## Exercise description:
Reproduce the following lines word for word, leaving the pictures out of your answer.

Transcribed page contents
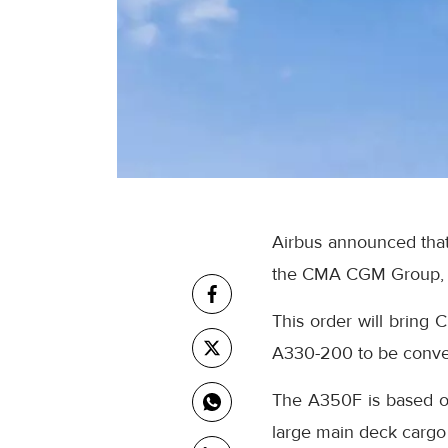
Airbus announced that 
the CMA CGM Group, a 
This order will bring 
A330-200 to be convert
The A350F is based on
large main deck cargo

## Exercise answer:
Airbus announced that 
the CMA CGM Group, a 
This order will bring 
A330-200 to be convert
The A350F is based on
large main deck cargo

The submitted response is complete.